(STATED PROBLEM) Copy out every row below word for word, leaving out the pictures.

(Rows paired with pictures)
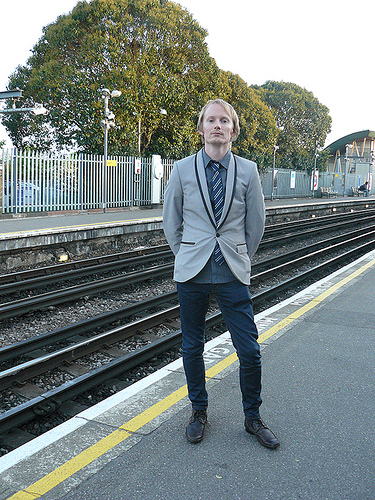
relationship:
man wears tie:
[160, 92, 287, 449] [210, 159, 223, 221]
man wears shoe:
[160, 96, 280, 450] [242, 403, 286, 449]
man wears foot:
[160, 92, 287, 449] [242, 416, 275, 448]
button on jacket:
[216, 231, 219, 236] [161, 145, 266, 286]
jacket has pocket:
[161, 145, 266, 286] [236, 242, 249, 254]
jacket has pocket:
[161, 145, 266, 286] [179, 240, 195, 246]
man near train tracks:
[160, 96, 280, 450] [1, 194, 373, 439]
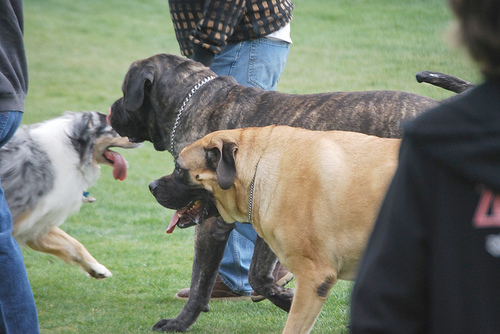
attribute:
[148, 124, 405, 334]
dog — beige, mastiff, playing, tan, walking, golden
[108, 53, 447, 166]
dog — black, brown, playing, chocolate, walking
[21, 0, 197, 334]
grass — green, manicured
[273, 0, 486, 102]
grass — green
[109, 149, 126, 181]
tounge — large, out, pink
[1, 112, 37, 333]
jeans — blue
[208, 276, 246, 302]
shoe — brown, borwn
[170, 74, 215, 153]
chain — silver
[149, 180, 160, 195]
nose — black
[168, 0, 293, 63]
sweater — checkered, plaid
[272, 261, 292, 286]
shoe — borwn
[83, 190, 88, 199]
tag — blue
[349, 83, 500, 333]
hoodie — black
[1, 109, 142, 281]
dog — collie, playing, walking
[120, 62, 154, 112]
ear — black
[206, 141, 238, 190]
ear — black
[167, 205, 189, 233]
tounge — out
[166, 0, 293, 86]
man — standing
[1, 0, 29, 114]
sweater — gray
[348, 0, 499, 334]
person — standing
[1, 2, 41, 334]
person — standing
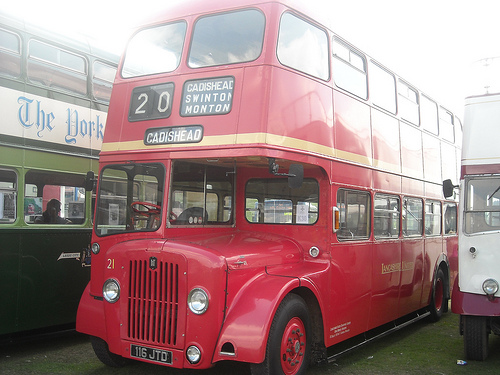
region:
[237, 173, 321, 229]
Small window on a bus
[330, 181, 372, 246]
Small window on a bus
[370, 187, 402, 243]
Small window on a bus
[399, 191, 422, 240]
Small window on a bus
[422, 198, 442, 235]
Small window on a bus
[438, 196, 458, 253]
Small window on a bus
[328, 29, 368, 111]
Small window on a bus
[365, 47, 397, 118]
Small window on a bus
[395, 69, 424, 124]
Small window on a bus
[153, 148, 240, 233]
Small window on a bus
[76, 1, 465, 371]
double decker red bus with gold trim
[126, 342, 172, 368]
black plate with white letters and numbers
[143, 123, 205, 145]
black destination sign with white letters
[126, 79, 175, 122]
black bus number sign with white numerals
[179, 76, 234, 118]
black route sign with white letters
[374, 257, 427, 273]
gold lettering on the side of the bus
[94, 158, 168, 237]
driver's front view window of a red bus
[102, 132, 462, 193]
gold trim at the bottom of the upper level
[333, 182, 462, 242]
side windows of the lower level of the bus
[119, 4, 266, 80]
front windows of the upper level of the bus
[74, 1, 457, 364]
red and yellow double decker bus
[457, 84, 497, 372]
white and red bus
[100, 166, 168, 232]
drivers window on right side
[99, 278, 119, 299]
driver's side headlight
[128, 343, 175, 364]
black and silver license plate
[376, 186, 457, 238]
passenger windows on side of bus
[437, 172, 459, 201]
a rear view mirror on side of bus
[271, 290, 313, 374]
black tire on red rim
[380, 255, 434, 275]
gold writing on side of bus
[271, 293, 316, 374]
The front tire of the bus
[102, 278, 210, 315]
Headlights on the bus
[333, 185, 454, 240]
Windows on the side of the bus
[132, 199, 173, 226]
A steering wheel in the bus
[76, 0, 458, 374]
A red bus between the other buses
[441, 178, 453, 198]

(RESPONSE FOR THIS EXERCISE)
relationship:
man wears tie:
[160, 92, 287, 449] [210, 159, 223, 221]
man wears shoe:
[160, 96, 280, 450] [242, 403, 286, 449]
man wears foot:
[160, 92, 287, 449] [242, 416, 275, 448]
button on jacket:
[216, 231, 219, 236] [161, 145, 266, 286]
jacket has pocket:
[161, 145, 266, 286] [236, 242, 249, 254]
jacket has pocket:
[161, 145, 266, 286] [179, 240, 195, 246]
man near train tracks:
[160, 96, 280, 450] [1, 194, 373, 439]
attribute:
[148, 124, 405, 334]
dog — beige, mastiff, playing, tan, walking, golden
[108, 53, 447, 166]
dog — black, brown, playing, chocolate, walking
[21, 0, 197, 334]
grass — green, manicured
[273, 0, 486, 102]
grass — green
[109, 149, 126, 181]
tounge — large, out, pink
[1, 112, 37, 333]
jeans — blue
[208, 276, 246, 302]
shoe — brown, borwn
[170, 74, 215, 153]
chain — silver
[149, 180, 160, 195]
nose — black
[168, 0, 293, 63]
sweater — checkered, plaid
[272, 261, 292, 286]
shoe — borwn
[83, 190, 88, 199]
tag — blue
[349, 83, 500, 333]
hoodie — black
[1, 109, 142, 281]
dog — collie, playing, walking
[120, 62, 154, 112]
ear — black
[206, 141, 238, 190]
ear — black
[167, 205, 189, 233]
tounge — out
[166, 0, 293, 86]
man — standing
[1, 0, 29, 114]
sweater — gray
[348, 0, 499, 334]
person — standing
[1, 2, 41, 334]
person — standing
region:
[237, 173, 321, 229]
Small window on a bus
[330, 181, 372, 246]
Small window on a bus
[370, 187, 402, 243]
Small window on a bus
[399, 191, 422, 240]
Small window on a bus
[422, 198, 442, 235]
Small window on a bus
[438, 196, 458, 253]
Small window on a bus
[328, 29, 368, 111]
Small window on a bus
[365, 47, 397, 118]
Small window on a bus
[395, 69, 424, 124]
Small window on a bus
[153, 148, 240, 233]
Small window on a bus
[76, 1, 465, 371]
double decker red bus with gold trim
[126, 342, 172, 368]
black plate with white letters and numbers
[143, 123, 205, 145]
black destination sign with white letters
[126, 79, 175, 122]
black bus number sign with white numerals
[179, 76, 234, 118]
black route sign with white letters
[374, 257, 427, 273]
gold lettering on the side of the bus
[94, 158, 168, 237]
driver's front view window of a red bus
[102, 132, 462, 193]
gold trim at the bottom of the upper level
[333, 182, 462, 242]
side windows of the lower level of the bus
[119, 4, 266, 80]
front windows of the upper level of the bus
[74, 1, 457, 364]
red and yellow double decker bus
[457, 84, 497, 372]
white and red bus
[100, 166, 168, 232]
drivers window on right side
[99, 278, 119, 299]
driver's side headlight
[128, 343, 175, 364]
black and silver license plate
[376, 186, 457, 238]
passenger windows on side of bus
[437, 172, 459, 201]
a rear view mirror on side of bus
[271, 290, 313, 374]
black tire on red rim
[380, 255, 434, 275]
gold writing on side of bus
[271, 293, 316, 374]
The front tire of the bus
[102, 278, 210, 315]
Headlights on the bus
[333, 185, 454, 240]
Windows on the side of the bus
[132, 199, 173, 226]
A steering wheel in the bus
[76, 0, 458, 374]
A red bus between the other buses
[441, 178, 453, 198]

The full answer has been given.